Solving linear matrix equations

Let $A$ and $C$ be matrices (over a field) having dimension $n \times k$ and $n \times m$, respectively, such that $A$ is in reduced row echelon form. Compute the solutions of the matrix equation $AX = C$. In particular, note the following.

1. If, for some $i$, the $i$th row of $A$ is zero and the $i$th row of $C$ is nonzero, then no solution $X$ exists.
2. Every solution to $AX = C$ may be constructed by choosing the rows of $X$ corresponding to nonpivotal columns of $A$ arbitrarily, as the remaining rows are then determined uniquely.

Use this result to characterize the solutions of $AX = C$ when $A$ is not in reduced row echelon form.

Suppose that for some $i$, the $i$th row of $A$ is zero while the $i$th row of $C$ is nonzero. Suppose $X$ is a solution to the equation $AX = C$. Choose $j$ such that the $(i,j)$ entry of $C$ is nonzero. (This exists by our hypothesis.) By the definition of matrix multiplication, this entry is obtained by multiplying the $i$th row of $A$ by the $j$th column of $X$; since the $i$th row of $A$ is zero, we have a contradiction. Thus $AX = C$ has no solutions.

Suppose now that for all $i$, the $i$th row of $A$ is zero only if the $i$th row of $C$ is also zero. We will now construct all the solutions of the equation $AX = C$ recursively. Note that if $A = 0$, then by the previous argument, $AX = C$ has no solution if $C \neq 0$. We assume now that $A \neq 0$.

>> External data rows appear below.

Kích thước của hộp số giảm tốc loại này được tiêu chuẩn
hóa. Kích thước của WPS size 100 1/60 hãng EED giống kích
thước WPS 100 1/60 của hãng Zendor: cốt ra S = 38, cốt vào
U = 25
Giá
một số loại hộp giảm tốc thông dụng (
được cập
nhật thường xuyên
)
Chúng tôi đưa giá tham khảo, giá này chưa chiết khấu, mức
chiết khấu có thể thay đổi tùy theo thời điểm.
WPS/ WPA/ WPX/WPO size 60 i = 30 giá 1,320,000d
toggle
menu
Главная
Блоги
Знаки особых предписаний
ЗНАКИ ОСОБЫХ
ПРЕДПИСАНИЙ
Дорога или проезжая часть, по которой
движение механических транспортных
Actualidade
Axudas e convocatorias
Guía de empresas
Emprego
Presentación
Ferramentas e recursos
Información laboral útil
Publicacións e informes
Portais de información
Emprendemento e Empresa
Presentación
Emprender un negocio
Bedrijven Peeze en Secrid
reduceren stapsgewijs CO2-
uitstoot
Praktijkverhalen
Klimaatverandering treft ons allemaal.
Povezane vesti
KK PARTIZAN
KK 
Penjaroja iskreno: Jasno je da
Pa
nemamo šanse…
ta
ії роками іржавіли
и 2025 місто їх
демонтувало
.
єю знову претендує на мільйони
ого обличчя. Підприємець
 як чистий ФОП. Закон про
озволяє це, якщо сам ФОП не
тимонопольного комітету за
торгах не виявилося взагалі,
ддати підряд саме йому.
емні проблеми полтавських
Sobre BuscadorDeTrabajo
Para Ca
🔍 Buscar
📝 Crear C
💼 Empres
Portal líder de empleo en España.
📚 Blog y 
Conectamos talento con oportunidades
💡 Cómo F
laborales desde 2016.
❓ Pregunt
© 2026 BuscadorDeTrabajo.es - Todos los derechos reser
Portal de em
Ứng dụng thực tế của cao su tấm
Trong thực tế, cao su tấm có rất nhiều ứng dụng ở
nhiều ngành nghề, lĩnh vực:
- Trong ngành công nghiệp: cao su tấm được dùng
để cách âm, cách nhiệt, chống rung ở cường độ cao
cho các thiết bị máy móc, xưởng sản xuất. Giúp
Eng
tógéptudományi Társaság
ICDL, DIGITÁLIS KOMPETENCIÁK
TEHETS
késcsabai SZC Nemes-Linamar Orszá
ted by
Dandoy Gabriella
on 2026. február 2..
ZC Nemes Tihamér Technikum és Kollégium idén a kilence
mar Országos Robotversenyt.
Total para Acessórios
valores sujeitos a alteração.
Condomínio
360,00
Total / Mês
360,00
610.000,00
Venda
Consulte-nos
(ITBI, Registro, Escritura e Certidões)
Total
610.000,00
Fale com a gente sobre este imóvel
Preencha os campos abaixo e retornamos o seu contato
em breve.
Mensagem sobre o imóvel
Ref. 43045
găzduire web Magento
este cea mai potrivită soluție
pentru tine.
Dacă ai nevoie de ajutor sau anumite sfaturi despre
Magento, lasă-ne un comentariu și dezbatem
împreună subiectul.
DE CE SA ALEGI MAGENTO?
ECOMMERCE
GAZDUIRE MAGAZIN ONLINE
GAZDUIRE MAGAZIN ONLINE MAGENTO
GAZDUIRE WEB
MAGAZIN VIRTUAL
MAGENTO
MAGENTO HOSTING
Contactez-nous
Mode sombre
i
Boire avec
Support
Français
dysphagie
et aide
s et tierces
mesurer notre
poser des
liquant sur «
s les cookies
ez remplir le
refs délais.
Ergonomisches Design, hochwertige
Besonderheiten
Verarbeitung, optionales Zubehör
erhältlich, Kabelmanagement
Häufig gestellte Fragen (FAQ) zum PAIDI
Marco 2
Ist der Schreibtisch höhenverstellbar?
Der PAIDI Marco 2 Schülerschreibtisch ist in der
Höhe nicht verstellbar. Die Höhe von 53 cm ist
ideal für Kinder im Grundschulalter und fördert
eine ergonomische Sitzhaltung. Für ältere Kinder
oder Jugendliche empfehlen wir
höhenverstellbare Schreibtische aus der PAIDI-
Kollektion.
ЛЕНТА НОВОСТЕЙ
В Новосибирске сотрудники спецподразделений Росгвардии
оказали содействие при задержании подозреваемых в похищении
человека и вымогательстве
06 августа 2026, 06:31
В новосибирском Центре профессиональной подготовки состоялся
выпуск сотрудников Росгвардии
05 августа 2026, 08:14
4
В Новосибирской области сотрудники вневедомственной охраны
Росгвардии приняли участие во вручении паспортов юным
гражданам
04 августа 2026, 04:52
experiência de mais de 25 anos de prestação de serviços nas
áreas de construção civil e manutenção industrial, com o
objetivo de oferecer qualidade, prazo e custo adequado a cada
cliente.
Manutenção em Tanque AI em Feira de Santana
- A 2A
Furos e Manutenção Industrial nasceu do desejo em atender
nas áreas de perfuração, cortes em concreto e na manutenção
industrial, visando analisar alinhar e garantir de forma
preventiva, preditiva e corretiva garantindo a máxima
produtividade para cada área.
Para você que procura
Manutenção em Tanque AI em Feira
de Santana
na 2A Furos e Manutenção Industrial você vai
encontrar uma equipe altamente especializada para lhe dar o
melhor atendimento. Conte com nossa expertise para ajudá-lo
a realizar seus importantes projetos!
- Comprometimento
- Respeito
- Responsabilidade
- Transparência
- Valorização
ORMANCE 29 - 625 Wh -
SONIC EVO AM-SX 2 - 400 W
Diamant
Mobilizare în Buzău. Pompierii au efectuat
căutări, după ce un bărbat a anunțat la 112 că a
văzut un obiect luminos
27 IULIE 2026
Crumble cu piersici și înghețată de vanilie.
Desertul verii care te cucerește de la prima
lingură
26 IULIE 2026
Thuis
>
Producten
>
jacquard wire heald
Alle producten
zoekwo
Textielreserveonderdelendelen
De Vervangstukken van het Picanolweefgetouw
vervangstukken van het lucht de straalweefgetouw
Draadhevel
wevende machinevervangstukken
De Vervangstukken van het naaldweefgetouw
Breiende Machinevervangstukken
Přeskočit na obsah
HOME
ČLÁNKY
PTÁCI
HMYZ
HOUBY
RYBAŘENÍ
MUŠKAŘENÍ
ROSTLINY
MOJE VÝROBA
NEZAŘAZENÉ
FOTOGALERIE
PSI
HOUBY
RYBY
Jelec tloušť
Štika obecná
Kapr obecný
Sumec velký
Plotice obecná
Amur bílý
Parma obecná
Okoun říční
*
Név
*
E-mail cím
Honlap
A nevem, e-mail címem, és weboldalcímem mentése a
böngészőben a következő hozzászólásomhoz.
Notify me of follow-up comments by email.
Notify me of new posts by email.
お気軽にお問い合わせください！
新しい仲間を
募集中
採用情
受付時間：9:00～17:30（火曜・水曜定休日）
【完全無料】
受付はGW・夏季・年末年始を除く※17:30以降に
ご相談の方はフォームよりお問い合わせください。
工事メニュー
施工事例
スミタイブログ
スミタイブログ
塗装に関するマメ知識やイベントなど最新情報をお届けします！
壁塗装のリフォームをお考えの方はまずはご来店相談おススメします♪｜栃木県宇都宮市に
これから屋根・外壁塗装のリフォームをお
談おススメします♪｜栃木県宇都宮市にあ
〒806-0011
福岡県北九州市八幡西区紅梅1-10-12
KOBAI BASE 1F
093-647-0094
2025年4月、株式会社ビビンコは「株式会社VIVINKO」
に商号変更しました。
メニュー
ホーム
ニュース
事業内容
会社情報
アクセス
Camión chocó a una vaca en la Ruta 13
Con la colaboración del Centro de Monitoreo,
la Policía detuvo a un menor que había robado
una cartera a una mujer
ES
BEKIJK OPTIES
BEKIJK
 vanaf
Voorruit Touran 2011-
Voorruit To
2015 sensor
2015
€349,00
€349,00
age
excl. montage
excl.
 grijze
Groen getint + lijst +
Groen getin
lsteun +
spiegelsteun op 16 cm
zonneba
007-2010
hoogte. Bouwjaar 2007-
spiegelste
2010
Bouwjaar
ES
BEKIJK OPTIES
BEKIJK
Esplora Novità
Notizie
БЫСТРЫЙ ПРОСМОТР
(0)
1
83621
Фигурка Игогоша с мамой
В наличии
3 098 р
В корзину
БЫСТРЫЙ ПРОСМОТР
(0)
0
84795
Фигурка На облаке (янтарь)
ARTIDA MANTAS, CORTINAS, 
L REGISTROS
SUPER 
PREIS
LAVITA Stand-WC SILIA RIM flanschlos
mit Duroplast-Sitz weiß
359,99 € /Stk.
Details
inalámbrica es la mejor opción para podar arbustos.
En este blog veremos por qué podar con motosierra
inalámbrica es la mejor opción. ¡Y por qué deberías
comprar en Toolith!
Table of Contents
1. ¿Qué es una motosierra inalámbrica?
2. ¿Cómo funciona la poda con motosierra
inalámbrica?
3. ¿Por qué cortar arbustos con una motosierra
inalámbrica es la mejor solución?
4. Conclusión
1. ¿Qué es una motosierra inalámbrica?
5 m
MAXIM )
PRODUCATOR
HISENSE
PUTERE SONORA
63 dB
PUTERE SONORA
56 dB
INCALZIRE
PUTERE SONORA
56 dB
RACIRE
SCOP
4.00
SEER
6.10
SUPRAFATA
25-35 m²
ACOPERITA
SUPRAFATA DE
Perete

For the base case, suppose $A = [0 | 1 | V]$ has one row. Let $X_1$ and $X_3$ be arbitrary matrices (so that dimensions work) and let $X_2 = C - VX_3$. Letting $X_0 = \left[ \begin{array}{c} X_1 \\ \hline X_2 \\ \hline X_3 \end{array} \right]$, we see that $AX_0 = C$. Conversely, if $X_0$ is any solution to this equation, we see that $X_2$ has this form.

For the inductive step, suppose $A = \left[ \begin{array}{c|c|c} 0 & 1 & V \\ \hline 0 & 0 & A_\prime \end{array} \right]$ and write $C = \left[ \begin{array}{c} C_1 \\ \hline C_2 \end{array} \right]$. Choose $X_1$ arbitrarily (so that the dimensions work), let $X_3$ be any solution of the equation $A^\prime X = C_2$ and let $X_2 = C_1 - VX_3$. Again letting $X_0 = \left[ \begin{array}{c} X_1 \\ \hline X_2 \\ \hline X_3 \end{array} \right]$, we see that $AX_0 = C$. Conversely, if $X_0$ is any such solution, then $X_2$ has this form.

Now let $A$ and $C$ be arbitrary matrices (so that dimensions work). By this previous exercise, $A$ is row equivalent to a matrix in reduced row echelon form. That is, there exists a reduced row echelon matrix $A_2$ and an invertible matrix $P$ such that $PA = A_2$. Now $A = P^{-1}A_2$, so that $AX = C$ if and only if $A_2X = PC$.

Note that this allows us to solve arbitrary “linear equations in one variable” $AX + C = 0$ over matrices. A similar proof involving column equivalence (rather than row equivalence) could be used to give an analogous solution for linear equations of the form $XA + C = 0$. In the future, we will see how canonical forms of matrices can be used to find matrix solutions to polynomial equations of higher degree.